• **Work instructions**: Copy every line of the entries below word for word, and leave the pictures out of your answer.

• **Material for this exercise**:
==========
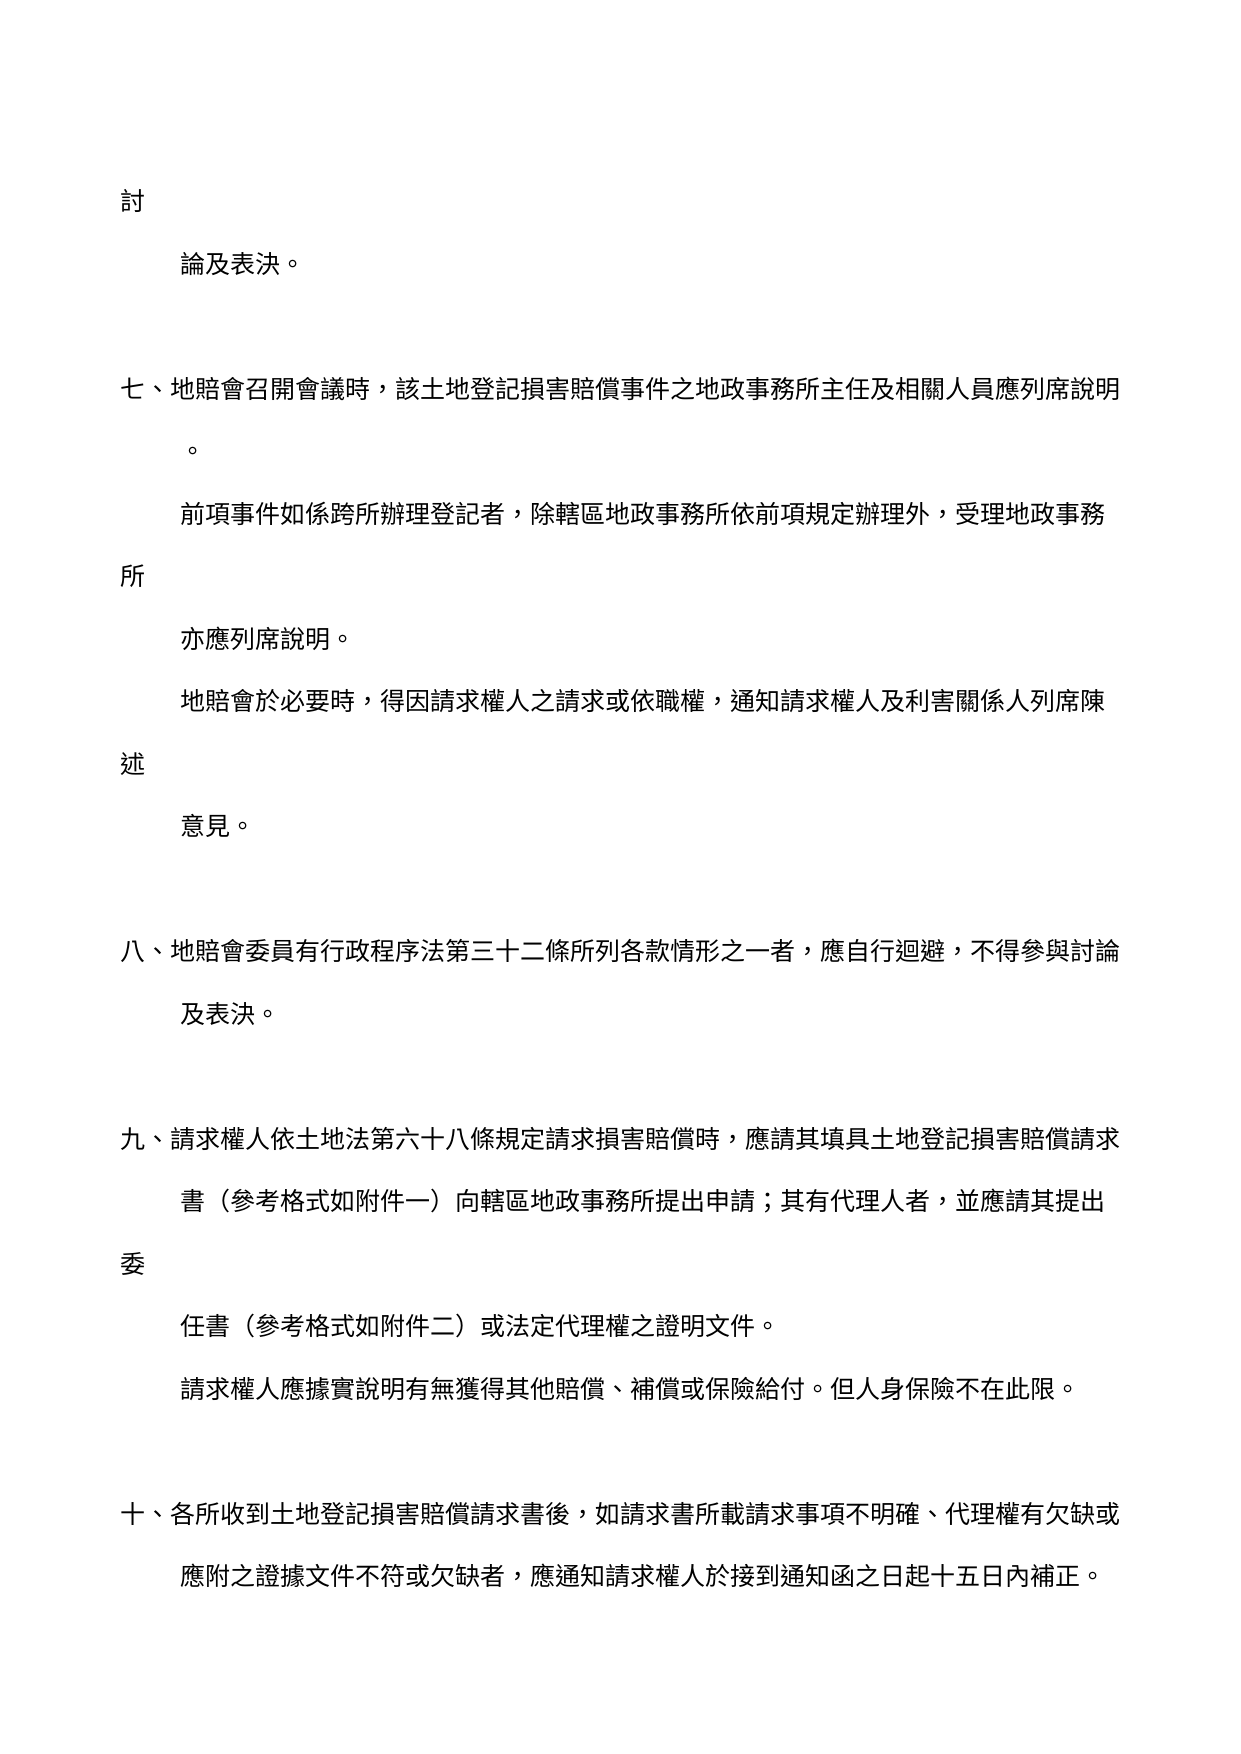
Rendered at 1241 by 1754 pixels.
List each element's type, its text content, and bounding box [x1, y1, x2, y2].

text 十、各所收到土地登記損害賠償請求書後，如請求書所載請求事項不明確、代理權有欠缺或 [120, 1471, 1120, 1533]
text 亦應列席說明。 [120, 596, 1120, 658]
text 討 [120, 158, 1120, 221]
text 應附之證據文件不符或欠缺者，應通知請求權人於接到通知函之日起十五日內補正。 [120, 1533, 1120, 1596]
text 意見。 [120, 783, 1120, 846]
text 前項事件如係跨所辦理登記者，除轄區地政事務所依前項規定辦理外，受理地政事務所 [120, 471, 1120, 596]
text 書（參考格式如附件一）向轄區地政事務所提出申請；其有代理人者，並應請其提出委 [120, 1158, 1120, 1283]
text 九、請求權人依土地法第六十八條規定請求損害賠償時，應請其填具土地登記損害賠償請求 [120, 1096, 1120, 1158]
text 。 [120, 408, 1120, 471]
text 地賠會於必要時，得因請求權人之請求或依職權，通知請求權人及利害關係人列席陳述 [120, 658, 1120, 783]
text 請求權人應據實說明有無獲得其他賠償、補償或保險給付。但人身保險不在此限。 [120, 1346, 1120, 1408]
text 任書（參考格式如附件二）或法定代理權之證明文件。 [120, 1283, 1120, 1346]
text 八、地賠會委員有行政程序法第三十二條所列各款情形之一者，應自行迴避，不得參與討論 [120, 908, 1120, 971]
text 七、地賠會召開會議時，該土地登記損害賠償事件之地政事務所主任及相關人員應列席說明 [120, 346, 1120, 408]
text 及表決。 [120, 971, 1120, 1033]
text 論及表決。 [120, 221, 1120, 283]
==========
• **Solution to this exercise**:
Rendered at 1241 by 1754 pixels.
List each element's type, its text content, and bounding box [x1, y1, x2, y2].

text 十、各所收到土地登記損害賠償請求書後，如請求書所載請求事項不明確、代理權有欠缺或 [120, 1471, 1120, 1533]
text 亦應列席說明。 [120, 596, 1120, 658]
text 討 [120, 158, 1120, 221]
text 應附之證據文件不符或欠缺者，應通知請求權人於接到通知函之日起十五日內補正。 [120, 1533, 1120, 1596]
text 意見。 [120, 783, 1120, 846]
text 前項事件如係跨所辦理登記者，除轄區地政事務所依前項規定辦理外，受理地政事務所 [120, 471, 1120, 596]
text 書（參考格式如附件一）向轄區地政事務所提出申請；其有代理人者，並應請其提出委 [120, 1158, 1120, 1283]
text 九、請求權人依土地法第六十八條規定請求損害賠償時，應請其填具土地登記損害賠償請求 [120, 1096, 1120, 1158]
text 。 [120, 408, 1120, 471]
text 地賠會於必要時，得因請求權人之請求或依職權，通知請求權人及利害關係人列席陳述 [120, 658, 1120, 783]
text 請求權人應據實說明有無獲得其他賠償、補償或保險給付。但人身保險不在此限。 [120, 1346, 1120, 1408]
text 任書（參考格式如附件二）或法定代理權之證明文件。 [120, 1283, 1120, 1346]
text 八、地賠會委員有行政程序法第三十二條所列各款情形之一者，應自行迴避，不得參與討論 [120, 908, 1120, 971]
text 七、地賠會召開會議時，該土地登記損害賠償事件之地政事務所主任及相關人員應列席說明 [120, 346, 1120, 408]
text 及表決。 [120, 971, 1120, 1033]
text 論及表決。 [120, 221, 1120, 283]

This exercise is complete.